*Given passage*
# # #
Personal information
- Born: 6 December 1970 (age 55)

Playing information
- Position: Wing
Club
| Years | Team | Pld | T | G | FG | P |
| 1989–93 | Ryedale-York |  |  |  |  |  |
| 1993–96 | Keighley Cougars | 103 | 101 | 0 | 0 | 404 |
| 1997–98 | Sheffield Eagles | 46 | 24 | 0 | 0 | 96 |
| 1999 | Halifax | 29 | 14 | 0 | 0 | 56 |
| 2000–02 | Salford City Reds | 69 | 32 | 0 | 0 | 128 |
| 2002–04 | Hull Kingston Rovers | 62 | 30 | 0 | 0 | 120 |
|  | Total | 309 | 201 | 0 | 0 | 804 |
Representative
| Years | Team | Pld | T | G | FG | P |
| 1995 | England | 4 | 3 | 0 | 0 | 12 |
- Source:

= Nick Pinkney =

England international rugby league footballer

Nick Pinkney (born 6 December 1970) is an English former professional rugby league footballer who played as a er and stand-off in the 1980s, 1990s and 2000s. He played at representative level for England, and at club level for Ryedale-York, the Keighley Cougars, the Sheffield Eagles, Halifax, the Salford City Reds and Hull Kingston Rovers.

==Career==
===Club career===
Pinkney started his professional career at Ryedale-York, scoring a try on his debut against Chorley Borough in November 1989. He was signed by Keighley Cougars in 1993 for a fee of £40,000. While at the Keighley Cougars, Pinkney scored over 100 tries, and broke the club record for most tries in a season twice in consecutive seasons. In 1997, he joined Sheffield Eagles. Pinkney played and scored a try in Sheffield Eagles' 17–8 victory over Wigan in the 1998 Challenge Cup Final at Wembley Stadium, London on Saturday 2 May 1998.

In May 2000, Pinkney scored his 200th career try in a 20–38 defeat against Halifax.

===Representative career===
Pinkney was an England international and played at the 1995 Rugby League World Cup. He was selected for England in the 1995 World Cup Final on the reserve bench but did not play as Australia won the match and retained the Cup.
# # #
*Records taken from a dataset*
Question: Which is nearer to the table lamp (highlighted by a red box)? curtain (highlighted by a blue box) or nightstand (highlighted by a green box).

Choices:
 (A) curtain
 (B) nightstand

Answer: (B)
# # #
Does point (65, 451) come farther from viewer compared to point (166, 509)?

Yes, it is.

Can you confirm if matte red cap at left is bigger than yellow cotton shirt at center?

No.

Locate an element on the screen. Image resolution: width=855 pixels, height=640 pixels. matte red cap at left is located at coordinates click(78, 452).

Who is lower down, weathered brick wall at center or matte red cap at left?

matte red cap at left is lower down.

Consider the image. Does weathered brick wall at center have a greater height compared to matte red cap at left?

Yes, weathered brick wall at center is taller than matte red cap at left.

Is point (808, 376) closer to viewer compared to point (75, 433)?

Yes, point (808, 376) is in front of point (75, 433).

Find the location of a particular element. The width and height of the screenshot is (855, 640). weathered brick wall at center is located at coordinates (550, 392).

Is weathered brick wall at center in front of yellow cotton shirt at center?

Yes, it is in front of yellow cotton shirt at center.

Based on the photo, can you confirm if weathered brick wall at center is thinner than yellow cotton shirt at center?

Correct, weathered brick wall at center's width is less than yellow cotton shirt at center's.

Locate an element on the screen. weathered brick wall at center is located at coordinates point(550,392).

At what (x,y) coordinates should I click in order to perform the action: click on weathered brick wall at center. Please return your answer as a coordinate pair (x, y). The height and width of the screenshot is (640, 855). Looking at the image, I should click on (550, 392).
# # #
*What this task involves*
According to the Nick Pinkney biography, what fee did Keighley Cougars pay when they signed him in 1993?

*Response box*
£40,000